The Isa Khan tomb complex is a walled area adjacent to Humayun’s Tomb and is the resting place of Isa Khan Niyazi, a noble of influence at the court of Sher Shan Suri. A mosque and an octagonal tomb built in the Sur style are enclosed in Isa Khan’s walled complex. An inscription on a sandstone slab over the mihrab inside the tomb dates the construction to the Hijra year 954 (A.D. 1547-1548). The complex is the first historic structure encountered by visitors on entering the World Heritage Site complex of Humayun’s Tomb.
How We Helped
WMF has joined the Aga Khan Trust for Culture’s Urban Renewal Initiative, which is currently working at Humayun’s Tomb in partnership with the Archaeological Survey of India and the Municipal Corporation of Delhi. WMF’s work expands the Humayun’s Tomb conservation project to the Isa Khan complex, which is the first historic monument visitors encounter when they visit the Humayun’s Tomb complex. WMF’s project will protect the mosque, tomb, and nearby gateway and tomb of Bu Halima. The intervention includes the repair of leaks, use of traditional lime plaster to restore the mosque dome, and tile work of the inner tomb.
At the end of 2010 the project received a boost when the request to move the road the divides the Humayun's Tomb complex was granted. Once the road removal is accomplished, the historic connection between Humayun’s Tomb and Nila Gumbad will be restored. The reunification of the landscape connecting these great sites will engender a marked improvement in long-term stewardship over these historic cultural treasures.

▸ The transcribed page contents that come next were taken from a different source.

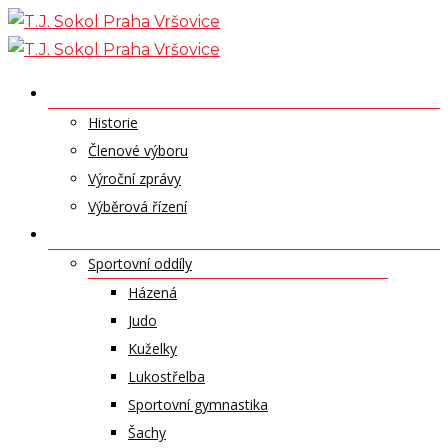
Skip
to
content
O NÁS
Historie
Členové výboru
Výroční zprávy
Výběrová řízení
ODDÍLY A SPORTY
Sportovní oddíly
Házená
Judo
Kuželky
Lukostřelba
Sportovní gymnastika
Šachy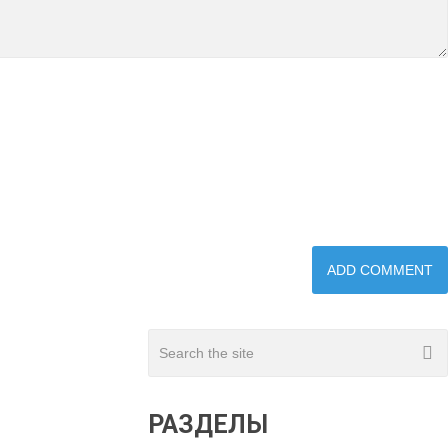
РАЗДЕЛЫ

Physical work began in January 2011 after a period of documentation that included 3D high-definition surveying, condition assessment, archival research, and a peer review of the conservation plan. The studies revealed that the complex is possibly the densest ensemble of medieval Islamic buildings in India. Research also discovered that the outer half of the tomb enclosure was sunk at least two meters below the inner enclosure, making it the earliest known Mughal sunken garden in the country, predating famous example at Akbar’s tomb near Agra by over half a century. 325,000 square feet of earth was removed to restore the garden to its original level. Archaeologists uncovered a number of artifacts, including pieces from the building, during this process.
Another major component of the project is replacing missing ceramic tiles from the roof of the tomb. Since the craft of making ceramic tiles matching the sixteenth-century versions has been lost in India, four skilled craftsmen from Uzbekistan were invited to spend six months working with the local team to experiment and produce tiles that match the originals.

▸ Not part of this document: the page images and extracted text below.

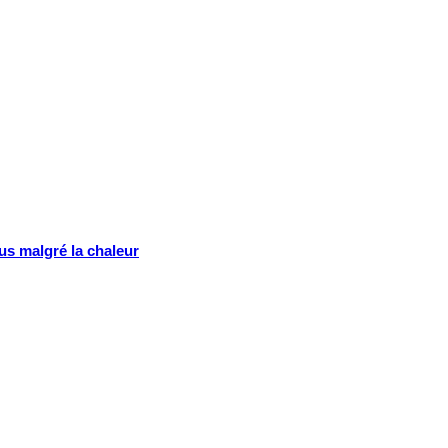
us malgré la chaleur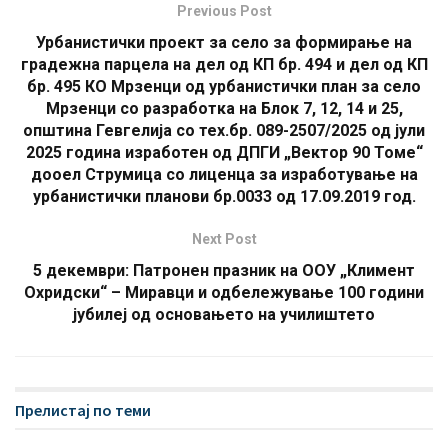
Previous Post
Урбанистички проект за село за формирање на
градежна парцела на дел од КП бр. 494 и дел од КП
бр. 495 КО Мрзенци од урбанистички план за село
Мрзенци со разработка на Блок 7, 12, 14 и 25,
општина Гевгелија со тех.бр. 089-2507/2025 од јули
2025 година изработен од ДПГИ „Вектор 90 Томе“
дооел Струмица со лиценца за изработување на
урбанистички планови бр.0033 од 17.09.2019 год.
Next Post
5 декември: Патронен празник на ООУ „Климент
Охридски“ – Миравци и одбележување 100 години
јубилеј од основањето на училиштето
Прелистај по теми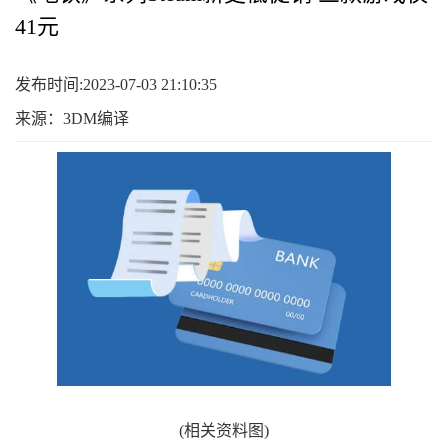
41元
发布时间:2023-07-03 21:10:35
来源：3DM编译
(相关资料图)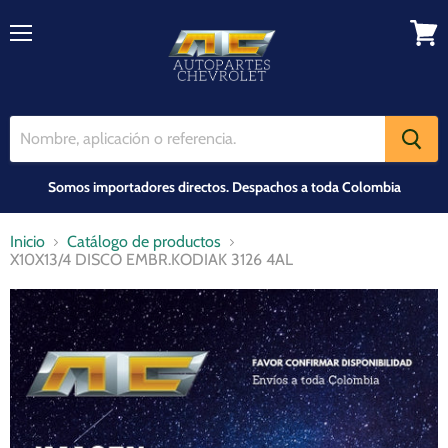
Menú
Ver
carrit
Somos importadores directos. Despachos a toda Colombia
Inicio
Catálogo de productos
X10X13/4 DISCO EMBR.KODIAK 3126 4AL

Conservation work continues, but on April 18, 2013, World Heritage Day, the tomb complex reopened to the public.
Why It Matters
The restoration of the area around and including Isa Khan's tomb will considerably enhance the historic and cultural significance of the entire Humayun’s Tomb complex. Because the Isa Khan tomb is located at the entrance to Humayun’s Tomb, it can also serve as an introduction to the site for visitors. Humayun’s Tomb complex, including the adjacent Isa Khan tomb, is recognized as one of the most important Mughal complexes in India, but deferred maintenance has resulted in a range of surface deterioration and weathering of decorative features such as eroded ornamental stucco and cracked glazing tiling, and general dark soiling from atmospheric pollution. The return of Isa Khan's tomb, mosque, gardens, and gateway to a more fitting appearance will allow a fuller appreciation of the beauty and significance of this chapter in India’s architectural and cultural history.